= Free product of associative algebras =

In algebra, the free product (coproduct) of a family of associative algebras $A_i, i \in I$ over a commutative ring R is the associative algebra over R that is, roughly, defined by the generators and the relations of the $A_i$'s. The free product of two algebras A, B is denoted by A ∗ B. The notion is a ring-theoretic analog of a free product of groups.

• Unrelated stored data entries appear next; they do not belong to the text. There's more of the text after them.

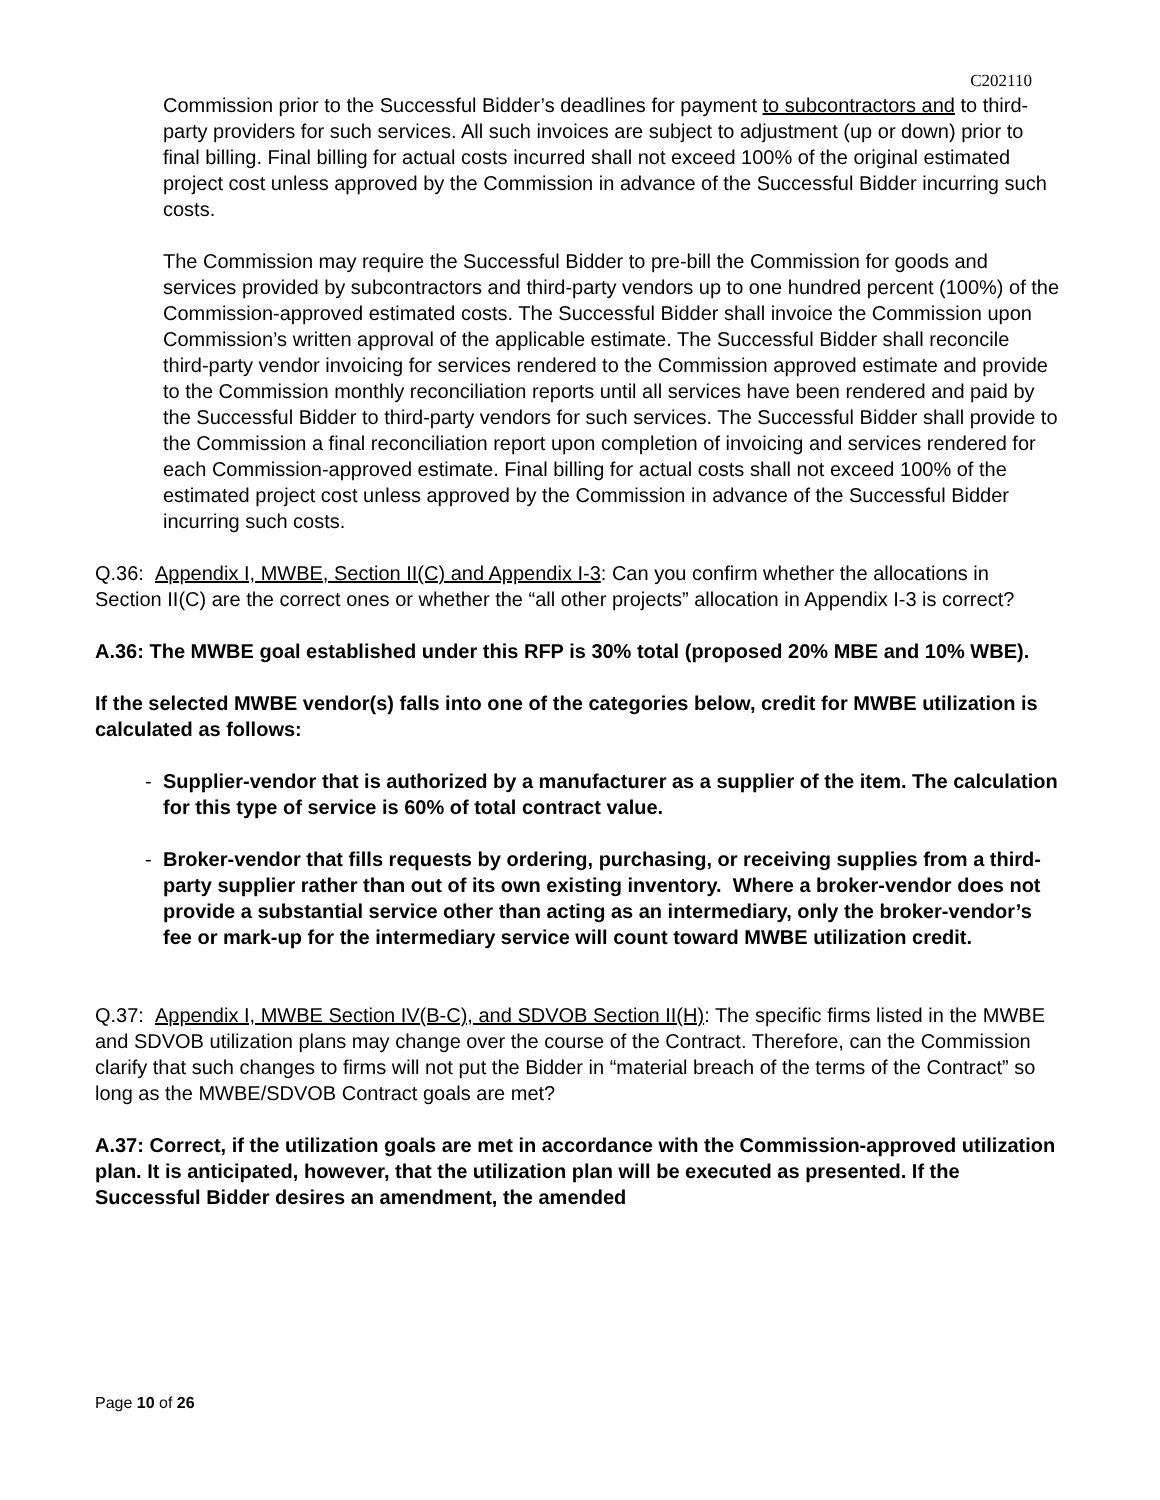C202110
Commission prior to the Successful Bidder’s deadlines for payment to subcontractors and to third-party providers for such services. All such invoices are subject to adjustment (up or down) prior to final billing. Final billing for actual costs incurred shall not exceed 100% of the original estimated project cost unless approved by the Commission in advance of the Successful Bidder incurring such costs.
The Commission may require the Successful Bidder to pre-bill the Commission for goods and services provided by subcontractors and third-party vendors up to one hundred percent (100%) of the Commission-approved estimated costs. The Successful Bidder shall invoice the Commission upon Commission’s written approval of the applicable estimate. The Successful Bidder shall reconcile third-party vendor invoicing for services rendered to the Commission approved estimate and provide to the Commission monthly reconciliation reports until all services have been rendered and paid by the Successful Bidder to third-party vendors for such services. The Successful Bidder shall provide to the Commission a final reconciliation report upon completion of invoicing and services rendered for each Commission-approved estimate. Final billing for actual costs shall not exceed 100% of the estimated project cost unless approved by the Commission in advance of the Successful Bidder incurring such costs.
Q.36: Appendix I, MWBE, Section II(C) and Appendix I-3: Can you confirm whether the allocations in Section II(C) are the correct ones or whether the “all other projects” allocation in Appendix I-3 is correct?
A.36: The MWBE goal established under this RFP is 30% total (proposed 20% MBE and 10% WBE).
If the selected MWBE vendor(s) falls into one of the categories below, credit for MWBE utilization is calculated as follows:
- Supplier-vendor that is authorized by a manufacturer as a supplier of the item. The calculation for this type of service is 60% of total contract value.
- Broker-vendor that fills requests by ordering, purchasing, or receiving supplies from a third-party supplier rather than out of its own existing inventory. Where a broker-vendor does not provide a substantial service other than acting as an intermediary, only the broker-vendor’s fee or mark-up for the intermediary service will count toward MWBE utilization credit.
Q.37: Appendix I, MWBE Section IV(B-C), and SDVOB Section II(H): The specific firms listed in the MWBE and SDVOB utilization plans may change over the course of the Contract. Therefore, can the Commission clarify that such changes to firms will not put the Bidder in “material breach of the terms of the Contract” so long as the MWBE/SDVOB Contract goals are met?
A.37: Correct, if the utilization goals are met in accordance with the Commission-approved utilization plan. It is anticipated, however, that the utilization plan will be executed as presented. If the Successful Bidder desires an amendment, the amended
Page 10 of 26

In the category of commutative R-algebras, the free product of two algebras (in that category) is their tensor product.

== Construction ==
We first define a free product of two algebras. Let A and B be algebras over a commutative ring R. Consider their tensor algebra, the direct sum of all possible finite tensor products of A, B; explicitly, $T = \bigoplus_{n=1}^{\infty} T_n$ where
$T_1 = A \oplus B, \,\, T_2 = (A \otimes A) \oplus (A \otimes B) \oplus (B \otimes A) \oplus (B \otimes B), \, \dots$

We then set
$A * B = T/I$
where I is the two-sided ideal generated by elements of the form
$a \otimes a' - a a', \, b \otimes b' - bb', \, 1_A - 1_B.$

It is then straightforward to verify that the above construction possesses the universal property of a coproduct.

A finite free product is defined similarly.